(Task statement):
Extract the text from each of the records below, reproducing every line unchanged and leaving the pictures out of your answer.
---------------
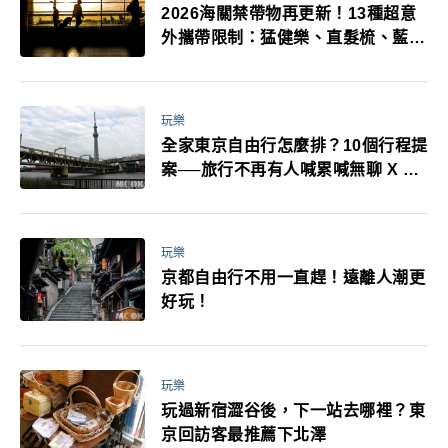
2026海關禁帶物再更新！13種超意
外攜帶限制：猛健樂、直髮梳、藍牙
耳機、暖暖包都有事！最高還罰百
萬！注意事項一次看！
玩樂
全家東京自由行怎麼排？10個行程提
案──旅行不再有人喊累喊無聊 X 爸
媽小孩都能找到喜歡的好玩法！
玩樂
京都自由行不用一直趕！遠離人潮更
好玩！
玩樂
玩過新宿澀谷後，下一站去哪裡？東
京回訪客最推薦下北澤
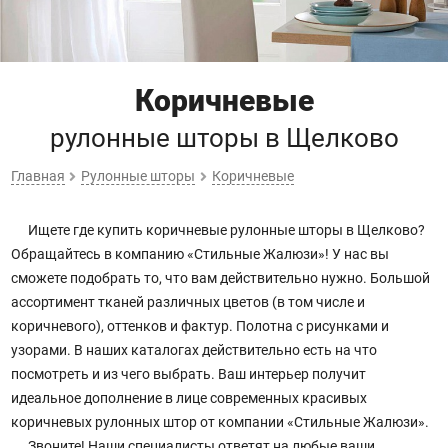
Коричневые
рулонные шторы
в Щелково
Главная
Рулонные шторы
Коричневые
Ищете где купить коричневые рулонные шторы в Щелково?
Обращайтесь в компанию «Стильные Жалюзи»! У нас вы
сможете подобрать то, что вам действительно нужно. Большой
ассортимент тканей различных цветов (в том числе и
коричневого), оттенков и фактур. Полотна с рисунками и
узорами. В наших каталогах действительно есть на что
посмотреть и из чего выбрать. Ваш интерьер получит
идеальное дополнение в лице современных красивых
коричневых рулонных штор от компании «Стильные Жалюзи».
Звоните! Наши специалисты ответят на любые ваши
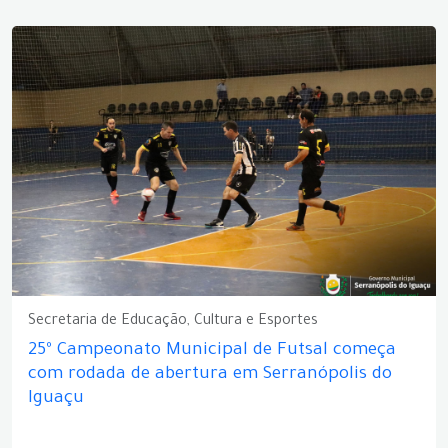
Secretaria de Educação, Cultura e Esportes
25º Campeonato Municipal de Futsal começa
com rodada de abertura em Serranópolis do
Iguaçu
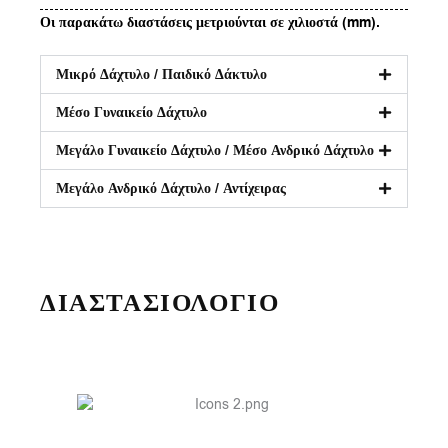
Οι παρακάτω διαστάσεις μετριούνται σε χιλιοστά (mm).
Μικρό Δάχτυλο / Παιδικό Δάκτυλο
Μέσο Γυναικείο Δάχτυλο
Μεγάλο Γυναικείο Δάχτυλο / Μέσο Ανδρικό Δάχτυλο
Μεγάλο Ανδρικό Δάχτυλο / Αντίχειρας
ΔΙΑΣΤΑΣΙΟΛΟΓΙΟ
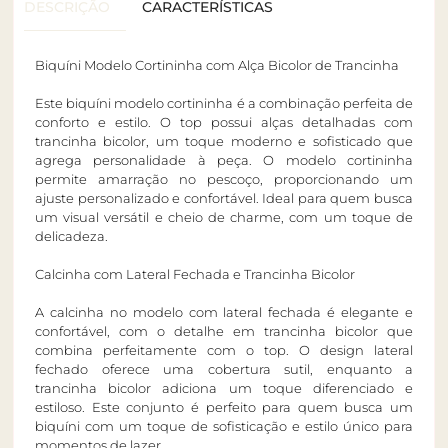
DESCRIÇÃO
CARACTERÍSTICAS
Biquíni Modelo Cortininha com Alça Bicolor de Trancinha
Este biquíni modelo cortininha é a combinação perfeita de
conforto e estilo. O top possui alças detalhadas com
trancinha bicolor, um toque moderno e sofisticado que
agrega personalidade à peça. O modelo cortininha
permite amarração no pescoço, proporcionando um
ajuste personalizado e confortável. Ideal para quem busca
um visual versátil e cheio de charme, com um toque de
delicadeza.
Calcinha com Lateral Fechada e Trancinha Bicolor
A calcinha no modelo com lateral fechada é elegante e
confortável, com o detalhe em trancinha bicolor que
combina perfeitamente com o top. O design lateral
fechado oferece uma cobertura sutil, enquanto a
trancinha bicolor adiciona um toque diferenciado e
estiloso. Este conjunto é perfeito para quem busca um
biquíni com um toque de sofisticação e estilo único para
momentos de lazer.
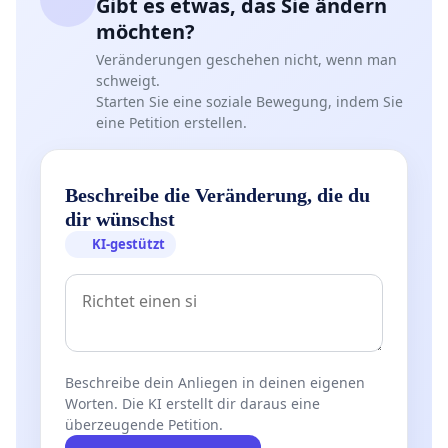
Gibt es etwas, das Sie ändern
möchten?
Veränderungen geschehen nicht, wenn man
schweigt.
Starten Sie eine soziale Bewegung, indem Sie
eine Petition erstellen.
Beschreibe die Veränderung, die du
dir wünschst
KI-gestützt
Beschreibe dein Anliegen in deinen eigenen
Worten. Die KI erstellt dir daraus eine
überzeugende Petition.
---------------
(Solution):
2026海關禁帶物再更新！13種超意
外攜帶限制：猛健樂、直髮梳、藍牙
耳機、暖暖包都有事！最高還罰百
萬！注意事項一次看！
玩樂
全家東京自由行怎麼排？10個行程提
案──旅行不再有人喊累喊無聊 X 爸
媽小孩都能找到喜歡的好玩法！
玩樂
京都自由行不用一直趕！遠離人潮更
好玩！
玩樂
玩過新宿澀谷後，下一站去哪裡？東
京回訪客最推薦下北澤
Коричневые
рулонные шторы
в Щелково
Главная
Рулонные шторы
Коричневые
Ищете где купить коричневые рулонные шторы в Щелково?
Обращайтесь в компанию «Стильные Жалюзи»! У нас вы
сможете подобрать то, что вам действительно нужно. Большой
ассортимент тканей различных цветов (в том числе и
коричневого), оттенков и фактур. Полотна с рисунками и
узорами. В наших каталогах действительно есть на что
посмотреть и из чего выбрать. Ваш интерьер получит
идеальное дополнение в лице современных красивых
коричневых рулонных штор от компании «Стильные Жалюзи».
Звоните! Наши специалисты ответят на любые ваши
Secretaria de Educação, Cultura e Esportes
25º Campeonato Municipal de Futsal começa
com rodada de abertura em Serranópolis do
Iguaçu
Οι παρακάτω διαστάσεις μετριούνται σε χιλιοστά (mm).
Μικρό Δάχτυλο / Παιδικό Δάκτυλο
Μέσο Γυναικείο Δάχτυλο
Μεγάλο Γυναικείο Δάχτυλο / Μέσο Ανδρικό Δάχτυλο
Μεγάλο Ανδρικό Δάχτυλο / Αντίχειρας
ΔΙΑΣΤΑΣΙΟΛΟΓΙΟ
DESCRIÇÃO
CARACTERÍSTICAS
Biquíni Modelo Cortininha com Alça Bicolor de Trancinha
Este biquíni modelo cortininha é a combinação perfeita de
conforto e estilo. O top possui alças detalhadas com
trancinha bicolor, um toque moderno e sofisticado que
agrega personalidade à peça. O modelo cortininha
permite amarração no pescoço, proporcionando um
ajuste personalizado e confortável. Ideal para quem busca
um visual versátil e cheio de charme, com um toque de
delicadeza.
Calcinha com Lateral Fechada e Trancinha Bicolor
A calcinha no modelo com lateral fechada é elegante e
confortável, com o detalhe em trancinha bicolor que
combina perfeitamente com o top. O design lateral
fechado oferece uma cobertura sutil, enquanto a
trancinha bicolor adiciona um toque diferenciado e
estiloso. Este conjunto é perfeito para quem busca um
biquíni com um toque de sofisticação e estilo único para
momentos de lazer.
Gibt es etwas, das Sie ändern
möchten?
Veränderungen geschehen nicht, wenn man
schweigt.
Starten Sie eine soziale Bewegung, indem Sie
eine Petition erstellen.
Beschreibe die Veränderung, die du
dir wünschst
KI-gestützt
Beschreibe dein Anliegen in deinen eigenen
Worten. Die KI erstellt dir daraus eine
überzeugende Petition.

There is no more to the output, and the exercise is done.